Nipigon River Bridge: By the numbers
Troubled bridge near Thunder Bay, Ont., cost $106M and is crossed by 1,300 commercial vehicles per day
Cutting the Trans-Canada Highway's only route between Western and Eastern Canada, the new Nipigon River Bridge northeast of Thunder Bay, Ont. was closed on Sunday after its west side pulled away from the abutment on the river bank and lifted approximately 60 centimetres.
- Ontario's Nipigon River Bridge opens to 1 lane
- Nipigon River Bridge fails, severing Trans-Canada Highway
- Nipigon River Bridge construction set to begin
A single lane of the four-lane bridge reopened Monday morning to cars and regular-weight transport trucks. The lane is alternating between eastbound and westbound traffic, with a pilot vehicle leading the way.

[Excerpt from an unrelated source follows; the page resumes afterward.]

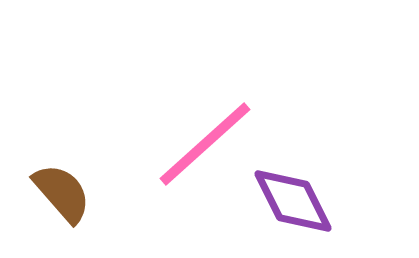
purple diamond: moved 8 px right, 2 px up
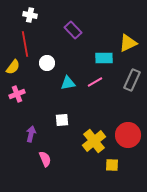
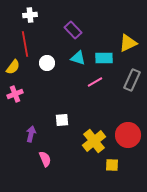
white cross: rotated 16 degrees counterclockwise
cyan triangle: moved 10 px right, 25 px up; rotated 28 degrees clockwise
pink cross: moved 2 px left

Here are some important numbers about the bridge in light of its closure:
$106 million
Cost of construction. Started in July 2013, the bridge was built to replace a two-lane span crossing the same river, and partially opened in November 2015.
It is the most expensive bridge project in Ontario to date. Municipal and provincial government officials expressed hope that, as the first cable-stay bridge in the province's highway system, it would become a tourist attraction.
Michael Gravelle, the provincial minister of northern development and mines, said when construction began that the bridge would be a "magnificent structure" and was "sure to become a destination attraction in its own right."
1,300
The number of commercial vehicles that crossed the old, two-lane bridge on an average day, according to a 2012 Ontario Ministry of Transportation (MTO) survey. Eighteen per cent were transporting food, 14 per cent carried manufacturing goods and 15 per cent were empty.
350 kilometres
The approximate extra distance added to a Toronto-Thunder Bay road trip by crossing through the U.S. That's about 50 kilometres farther than the distance between Calgary and Edmonton. With a maximum state speed limit of 70 mph (roughly 113 km/h) in that region of the U.S., that's an additional three hours spent on the road.
17 million kilograms
The average total weight of goods transported across the old bridge per day in 2012, according to that same MTO survey. That's the same weight as more than 1,100 large African elephants.
More than $100 million
The average total value of commercial goods driven over the bridge on a daily basis, according to the MTO. The delivery of such goods would have been significantly delayed Sunday and early Monday, as truck drivers faced the choice of waiting for the bridge to reopen or taking a long detour south of the border.
15-20 minutes
The wait time for vehicles to cross the bridge as of Monday at 2:30 p.m., according to MTO spokesman Bob Nichols.